* _Consignas_:
1. Reproduce literalmente el fragmento del texto sobre la Semana Santa comprendido entre "La Semana Santa" y "vida y misión.", ambos incluidos.
2. Traduce al inglés esta oración del texto sobre la Semana Santa: "Finalmente, el júbilo pascual inundó nuestro espíritu durante la Santa Misa oficiada por el Padre Teófilo."

* _Texto de origen_:
◆ ◆ ◆ ◆ ◆ ◆ ◆
La Semana Santa se vivió en nuestra comunidad como un verdadero tiempo de gracia y fecundo recogimiento, donde estudiantes y funcionarios se sumergieron en la contemplación de los misterios de la Pasión, Muerte y Resurrección del Señor. Este camino espiritual dio inicio con la solemne procesión del Santísimo Sacramento, momento de profunda adoración en el que Cristo Sacramentado, en Su presencia real y sustancial, recorrió nuestros espacios derramando Su bendición sobre cada uno de los presentes y recordándonos que Él es el centro de nuestra vida y misión.
Posteriormente, al conmemorar la institución de la Eucaristía en la Última Cena, los cursos se reunieron en torno a la mesa para compartir un desayuno fraterno junto a sus maestros. En este espacio de ágape cristiano, se meditó sobre el Mandatum de Jesús y Su gran enseñanza del amor al prójimo, llamado que nos insta a vivir la caridad como el sello distintivo de nuestra identidad católica.
Finalmente, el júbilo pascual inundó nuestro espíritu durante la Santa Misa oficiada por el Padre Teófilo. En esta celebración eucarística, proclamamos con alegría la victoria de Cristo sobre la muerte, renovando nuestra esperanza en la Resurrección, verdad central en la que descansa la fe de todo el Pueblo de Dios y promesa de vida eterna para todos los creyentes.
◆ ◆ ◆ ◆ ◆ ◆ ◆
* _Registros extraídos_:
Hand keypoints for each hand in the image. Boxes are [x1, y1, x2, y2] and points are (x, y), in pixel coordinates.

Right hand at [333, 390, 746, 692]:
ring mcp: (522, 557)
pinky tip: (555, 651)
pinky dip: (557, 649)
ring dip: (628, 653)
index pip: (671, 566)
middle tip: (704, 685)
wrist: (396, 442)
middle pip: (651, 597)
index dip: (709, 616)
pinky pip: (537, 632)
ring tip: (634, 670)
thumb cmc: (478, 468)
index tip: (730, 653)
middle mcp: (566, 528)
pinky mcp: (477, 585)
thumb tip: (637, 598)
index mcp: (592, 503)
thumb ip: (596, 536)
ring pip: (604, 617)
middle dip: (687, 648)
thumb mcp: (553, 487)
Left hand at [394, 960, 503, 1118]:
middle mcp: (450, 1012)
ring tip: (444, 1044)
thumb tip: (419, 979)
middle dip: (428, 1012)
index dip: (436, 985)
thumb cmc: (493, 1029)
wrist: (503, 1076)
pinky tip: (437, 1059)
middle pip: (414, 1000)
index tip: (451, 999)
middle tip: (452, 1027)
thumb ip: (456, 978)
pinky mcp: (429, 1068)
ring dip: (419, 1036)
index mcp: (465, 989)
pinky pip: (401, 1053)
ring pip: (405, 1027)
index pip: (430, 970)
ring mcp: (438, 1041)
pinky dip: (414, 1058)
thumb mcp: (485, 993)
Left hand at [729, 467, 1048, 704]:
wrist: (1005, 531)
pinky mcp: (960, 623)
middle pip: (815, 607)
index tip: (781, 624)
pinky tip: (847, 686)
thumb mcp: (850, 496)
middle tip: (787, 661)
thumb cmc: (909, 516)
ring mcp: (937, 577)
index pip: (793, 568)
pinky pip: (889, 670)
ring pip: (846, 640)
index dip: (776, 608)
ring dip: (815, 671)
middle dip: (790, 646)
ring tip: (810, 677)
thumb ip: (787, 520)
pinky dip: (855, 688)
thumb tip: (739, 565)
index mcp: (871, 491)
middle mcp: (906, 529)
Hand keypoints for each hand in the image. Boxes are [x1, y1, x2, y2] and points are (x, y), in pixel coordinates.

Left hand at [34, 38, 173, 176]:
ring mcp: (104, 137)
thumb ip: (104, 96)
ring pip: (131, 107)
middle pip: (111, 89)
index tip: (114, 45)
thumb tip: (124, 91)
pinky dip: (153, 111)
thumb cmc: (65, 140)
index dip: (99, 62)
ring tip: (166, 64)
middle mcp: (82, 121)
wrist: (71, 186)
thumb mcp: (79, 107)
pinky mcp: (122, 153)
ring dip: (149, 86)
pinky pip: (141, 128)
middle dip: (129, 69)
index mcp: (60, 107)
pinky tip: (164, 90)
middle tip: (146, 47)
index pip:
◆ ◆ ◆ ◆ ◆ ◆ ◆
* _Lista de respuestas_:
1.
La Semana Santa se vivió en nuestra comunidad como un verdadero tiempo de gracia y fecundo recogimiento, donde estudiantes y funcionarios se sumergieron en la contemplación de los misterios de la Pasión, Muerte y Resurrección del Señor. Este camino espiritual dio inicio con la solemne procesión del Santísimo Sacramento, momento de profunda adoración en el que Cristo Sacramentado, en Su presencia real y sustancial, recorrió nuestros espacios derramando Su bendición sobre cada uno de los presentes y recordándonos que Él es el centro de nuestra vida y misión.

2. Finally, Easter joy filled our spirit during the Holy Mass celebrated by Father Teófilo.